> [Work order]:
Transcription, pictures excluded: write out the data below exactly.

> [Provided material]:
* * * * * * * * *
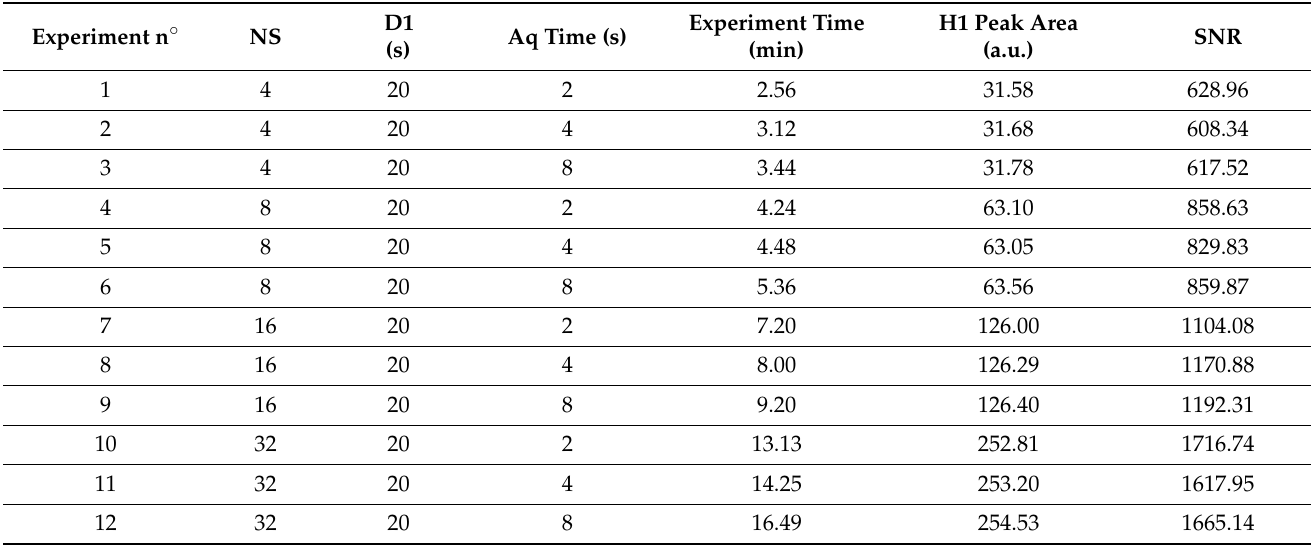
Table 4. Impact of scan number (NS) and acquisition time (Aq time) on AA peak area and signal/noise ratio (SNR) in 1 H-NMR spectra of an ascorbic acid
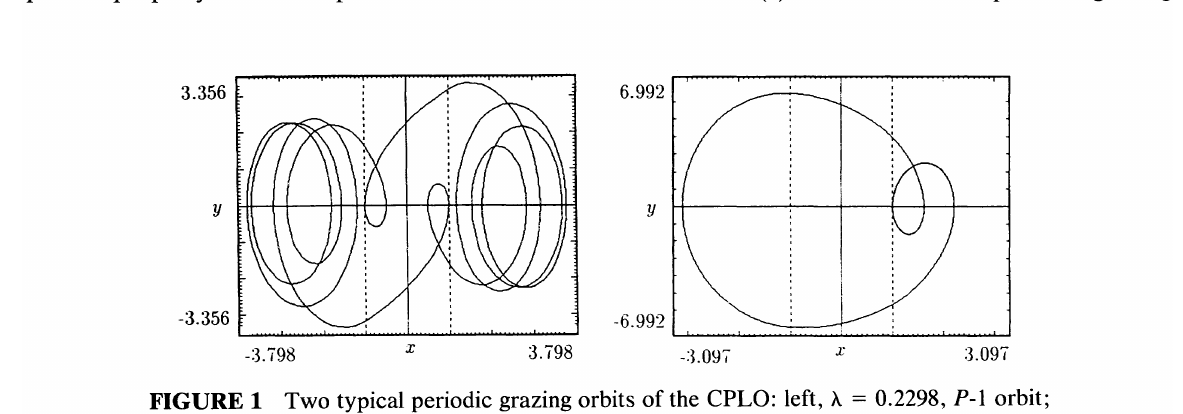
FIGURE 1 Two typical periodic grazing orbits of the CPLO: left, A = 0.2298, P-l orbit; right, A = 3.372, P-2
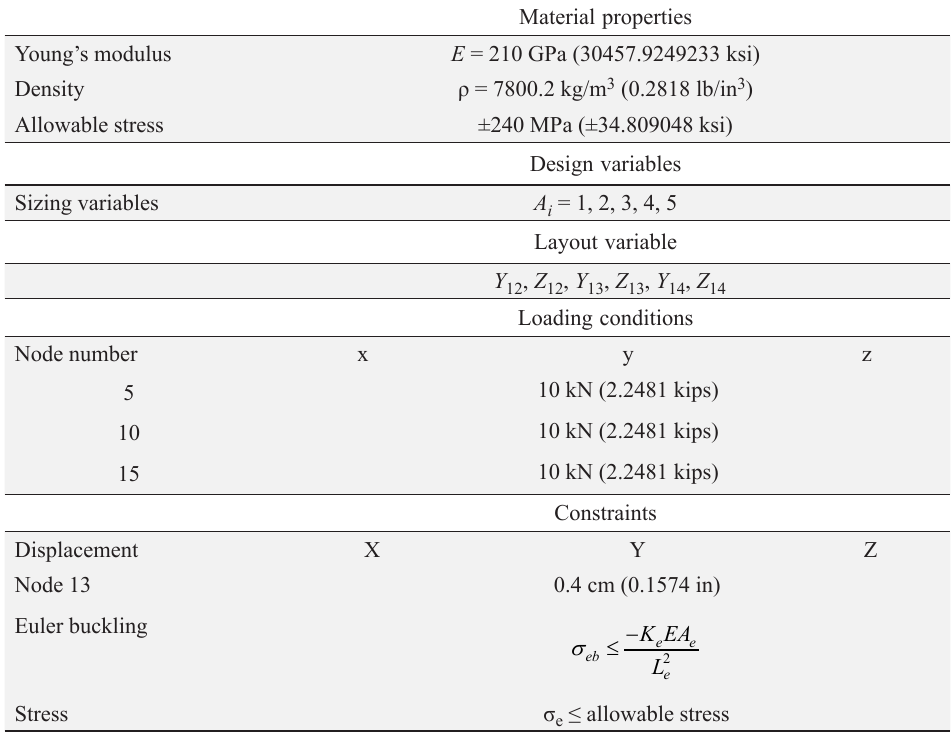
Table 8. Input data for the spatial 39-bar truss problem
* * * * * * * * *
> [Solution]:
Table 4. Impact of scan number (NS) and acquisition time (Aq time) on AA peak area and signal/noise ratio (SNR) in 1 H-NMR spectra of an ascorbic acid
FIGURE 1 Two typical periodic grazing orbits of the CPLO: left, A = 0.2298, P-l orbit; right, A = 3.372, P-2
Table 8. Input data for the spatial 39-bar truss problem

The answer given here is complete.